Upon losing Chapman back to the Yankees through a five year/$86,000,000 contract this past winter, the Cubs went to work retooling this year's bullpen by adding multiple relievers who can get outs in the late innings. The Cubs first addressed the closer need by acquiring veteran right-handed closer Wade Davis from the Kansas City Royals in a trade for Jorge Soler. Davis, a World Series champion with Kansas City, was brought into the bullpen to pitch the 9th inning, which he has done very effectively to this point in the season.

Along with Davis, the Cubs signed former Boston Red Sox closer Koji Uehara. Uehara was added to the Chicago bullpen to get late-inning outs before they call in Davis. Uehara held a 2.19 ERA in his time in Boston, helping the Red Sox win the 2013 World Series. Davis and Uehara were brought into pitch with rising stars and returning relievers, C.J. Edwards and Mike Montgomery. Edwards, among the youngest pitchers in the Cubs bullpen, has been dominant in his short time in the majors and has the look of a future closer somewhere down the line. Montgomery, a 2016 trade deadline acquisition, has been used in his career as both a starter and reliever. Montgomery features a nasty curveball and recorded his first career save in game 7 of the World Series. Some other late-inning options which the Cubs have are Pedro Strop and former closer Hector Rondon. Strop and Rondon both had decent seasons last year before being sidelined with injuries late in the season. Neither pitcher was able to return to form in the playoffs, both struggling against the Indians, which manager Joe Maddon attributed to their overuse during the regular season. If Strop and Rondon can get healthy this season, they should prove to be key assets for a strong bullpen. By adding key pieces and hoping for the proper development of the younger relievers, the Cubs hope to have more options late in games than last season.

While there is no denying Chapman will be missed this season, the Cubs have attempted to lessen the blow of losing him through an increase of late-inning depth. The Cubs may not have a weapon to the extent of Aroldis Chapman with his tremendous frame and 105 mph fastballs, but they should show more depth and hopefully less fatigue down the stretch.
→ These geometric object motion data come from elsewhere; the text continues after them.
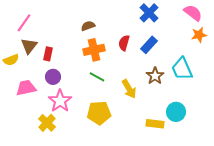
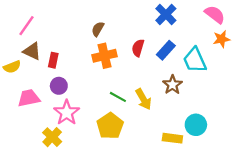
brown semicircle: (88, 26) -> (98, 29), turned -40
brown triangle: (29, 46) -> (32, 51), turned -42
cyan trapezoid: (182, 69) -> (195, 60), moved
green line: (97, 77) -> (118, 97), moved
yellow pentagon: (99, 113) -> (110, 126), turned -30

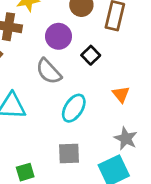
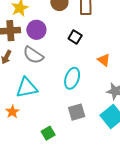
purple circle: (58, 36) -> (36, 30), moved
gray semicircle: (49, 71) -> (33, 55), moved

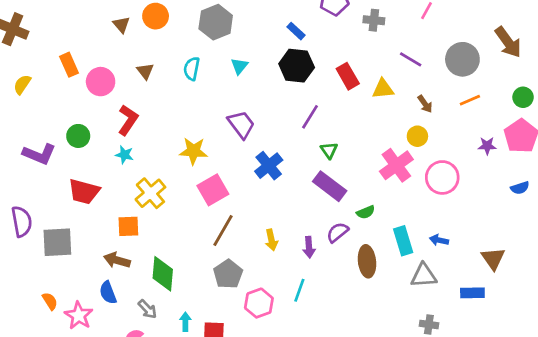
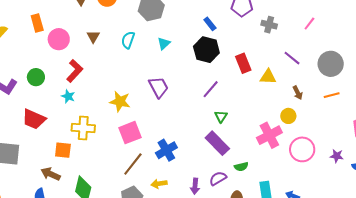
purple star: (487, 146) -> (337, 156), moved
blue cross: (269, 166) -> (166, 150), moved
yellow cross: (150, 193) -> (83, 128), turned 35
yellow arrow: (271, 240) -> (159, 184), moved, turned 84

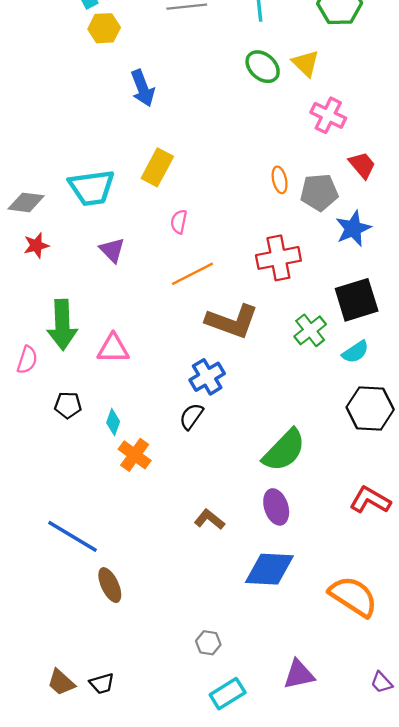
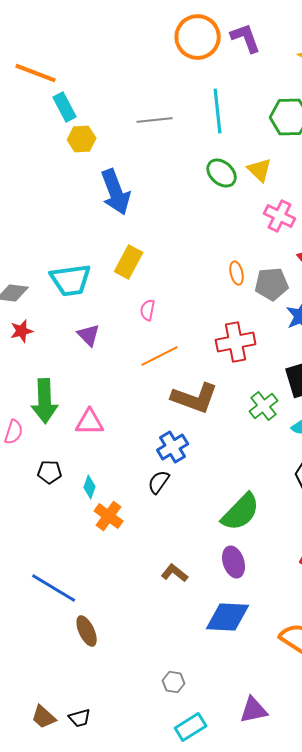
blue arrow: (143, 88) -> (116, 192), size x1.4

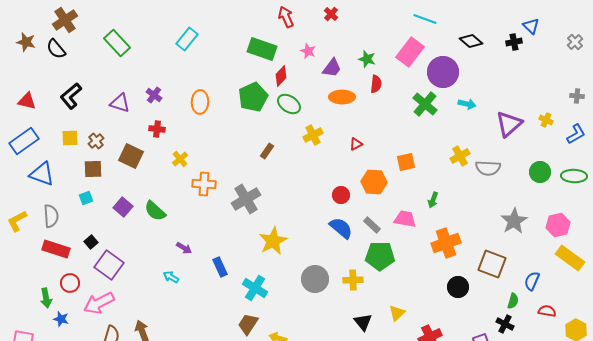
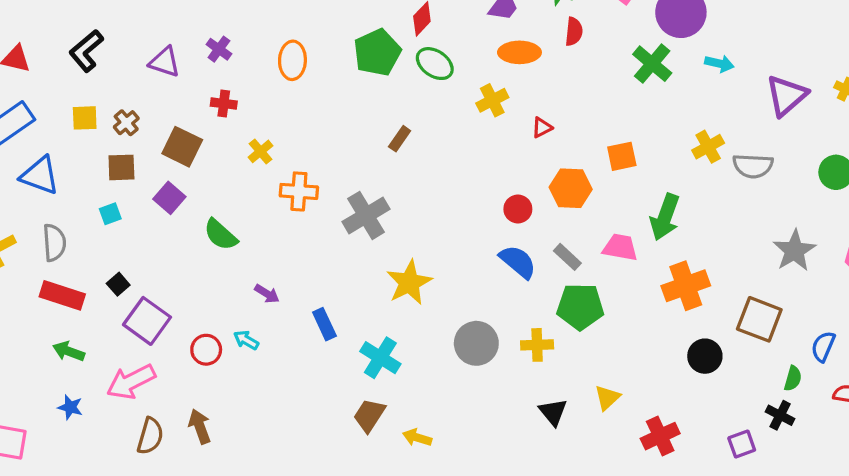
yellow cross: (313, 135) -> (492, 100), moved
green arrow: (433, 200) -> (665, 217), size x1.8
purple square: (123, 207) -> (169, 198), moved
red circle: (70, 283) -> (206, 350), moved
green arrow: (46, 298) -> (69, 351), moved, turned 120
Before the Chapman trade, the Cubs were pretty thin at the back end of their bullpen leading to the overuse of Strop and Rondon. Chapman as well, showed he was affected by the fatigue of the heavy workload as he allowed the tying runs to score in game 7 of the World Series after he’d thrown 62 pitches in the past two games. Along with adding more capable arms, the Cubs also have put a priority on adding pitchers who have thrown on big stages. Of the past four pitchers to record the last out in a World Series clincher, three are in the Cubs bullpen (Uehara 2013, Davis 2015, Montgomery 2016). As a team with hopes of making another deep playoff run, the Cubs have prioritized depth and experienced late-inning relievers instead of relying on one single rocket arm.